One of the critical factors in causing substance use disorders, and also sustaining sobriety once you’ve completed a rehab course, is the environment you’re in. Often, those who find themselves struggling with this disease have been exposed to situations where drug and alcohol use is normalized. Whether this started as a child or in your later years, the effect can be just as detrimental.
Destructive environments may not even involve substance use; they may be psychologically damaging or contain too many triggers to return to after treatment. It’s essential that you recognize if this applies to you, because even the most motivated individuals can be derailed by the lack of a stable or substance-free living space. In these cases, sober residential living may be the best option for you.
What’s the Difference Between Sober Living and Halfway Houses?
These two types of aftercare have a lot in common, as they both provide a safe and clean space for people to transition from inpatient care who aren’t ready to return home. They offer a sense of community and vital support required for people working towards lifelong sobriety.
A halfway house is often state-operated and dorm-like, with many beds instead of individual rooms. This type of living arrangement can be very cheap due to the fact they have fewer amenities and less supervision or staff with fewer qualifications. The days won’t be as structured, and privacy may be an issue for some residents.
Sober Living Houses
An addiction treatment center often runs sober living. When you’ve just finished rehab, consistency can be hugely beneficial. Choosing an affiliated sober residency gives you the option of continued care that links into the course you’ve completed. Dry living spaces are similar to apartment living or a shared house with the added benefit of supervision and structured days that focus on reintegrating into the outside world.
The History of Halfway and Sober Living Houses
Halfway houses date back to the 1700s in England. They were opened to house young people who had committed crimes. In the United States, halfway houses were used to house individuals who had just finished a stint in prison. Those who stay in a halfway house have still usually been court-ordered to stay there.
Residential sober living dates back to around 1830 and began as organizations with religious associations. They were initially sober hotels where the residents stayed to recover from alcohol dependence. Since then, they have evolved to be more structured and focus on getting residents back to work and continue learning coping skills to enhance their chance of long-term recovery.
When Should You Move into a Sober Living House?
We reserve transitional housing for those who have just finished a stay in inpatient rehab.
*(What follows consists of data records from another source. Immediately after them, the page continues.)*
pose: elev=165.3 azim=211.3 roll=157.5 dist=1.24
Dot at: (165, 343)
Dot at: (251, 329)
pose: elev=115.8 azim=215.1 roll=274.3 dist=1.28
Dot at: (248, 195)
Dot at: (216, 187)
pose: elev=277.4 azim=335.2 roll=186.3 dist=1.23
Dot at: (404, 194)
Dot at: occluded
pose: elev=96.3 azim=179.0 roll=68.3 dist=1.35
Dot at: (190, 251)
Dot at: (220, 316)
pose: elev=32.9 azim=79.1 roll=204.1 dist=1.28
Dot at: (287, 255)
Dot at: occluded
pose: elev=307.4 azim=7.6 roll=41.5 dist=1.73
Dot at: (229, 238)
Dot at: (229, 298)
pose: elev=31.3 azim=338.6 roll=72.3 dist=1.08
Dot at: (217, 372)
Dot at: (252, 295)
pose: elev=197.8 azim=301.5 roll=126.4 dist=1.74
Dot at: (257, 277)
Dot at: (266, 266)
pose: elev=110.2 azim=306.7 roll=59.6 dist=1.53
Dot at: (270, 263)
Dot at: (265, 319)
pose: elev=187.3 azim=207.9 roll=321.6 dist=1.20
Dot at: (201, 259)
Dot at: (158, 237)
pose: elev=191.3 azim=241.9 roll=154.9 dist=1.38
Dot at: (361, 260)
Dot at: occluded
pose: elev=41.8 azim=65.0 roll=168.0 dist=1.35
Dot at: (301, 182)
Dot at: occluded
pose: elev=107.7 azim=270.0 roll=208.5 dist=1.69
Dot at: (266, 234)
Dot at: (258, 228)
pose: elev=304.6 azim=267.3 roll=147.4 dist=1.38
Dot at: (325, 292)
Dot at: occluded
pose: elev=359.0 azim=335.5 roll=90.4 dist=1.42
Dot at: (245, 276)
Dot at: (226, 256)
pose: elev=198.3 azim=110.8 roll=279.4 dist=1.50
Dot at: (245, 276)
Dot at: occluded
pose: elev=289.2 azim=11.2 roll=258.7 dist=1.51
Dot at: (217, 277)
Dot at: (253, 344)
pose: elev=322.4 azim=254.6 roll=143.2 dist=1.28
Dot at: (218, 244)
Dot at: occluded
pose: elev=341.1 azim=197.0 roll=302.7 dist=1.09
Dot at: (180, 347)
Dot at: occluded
For many people who are coming to the end of their residential treatment, the thought of going straight back to their old life can be scary. You’re aware that you’ll once again face the risk of exposure to many of the reasons you began to use drugs or alcohol in the first place. Sober living provides transitional care and continues the process of helping you to change your lifestyle to one that is conducive to sobriety.
What Happens in Residential Sober Living Homes?
Sober living aims to help alleviate your fears and concerns about going from a monitored, routine-focused rehab center to ordinary daily life. Early recovery is arguably the most challenging time, and these residential options provide a safe, trigger-free living scenario.
You’ll have much more independence than in inpatient rehab and are allowed to come and go as you please. There are still rules, group meetings and curfews, but you’re able to go about your day-to-day life normally. Staff help to emphasize the importance of a support network, and your fellow residents help you to stay sober as you support them.
The mixture of freedom and structure is the ideal way to prevent the shock and isolation that’s felt when you go from being supervised 24 hours a day and surrounded by like-minded individuals to your “old life.” Meetings and guidance are usually centered around:
- Adjusting to being sober in a less structured living space
- Finding employment
- Locating suitable housing
- Building bridges with friends and family members
What Is the Cost of Sober Living?
This type of arrangement is usually a similar price to mid-range apartment living. Rent usually covers utilities, and you have access to resources, support and professional care that have your best interests at heart.
How to Succeed in Transitional Housing
The most important contributing factors to success in transitional housing are sticking to the guidelines and maintaining a can-do attitude. Rules and routines are implemented to show you how important these aspects of life are for everyone. It’s not only people who are in recovery who need to have structure in their lives, but you’ll also notice that all healthy people have it in their daily existence.
Take advice from the support network you’re privileged to have in a sober living home, including housemates, counselors and meetings.
The Importance of Long-Term Treatment
Unfortunately, many people make the mistake of thinking that detox and rehab are a cure for substance use disorders. While it’s the perfect starting point, you need to continue learning to understand your triggers and strengthening your alternative coping mechanisms for years to come. If you’re worried the shock of going straight from inpatient rehab to your ordinary life is going to be too much, we advise you to inquire about the sober living arrangements available to you.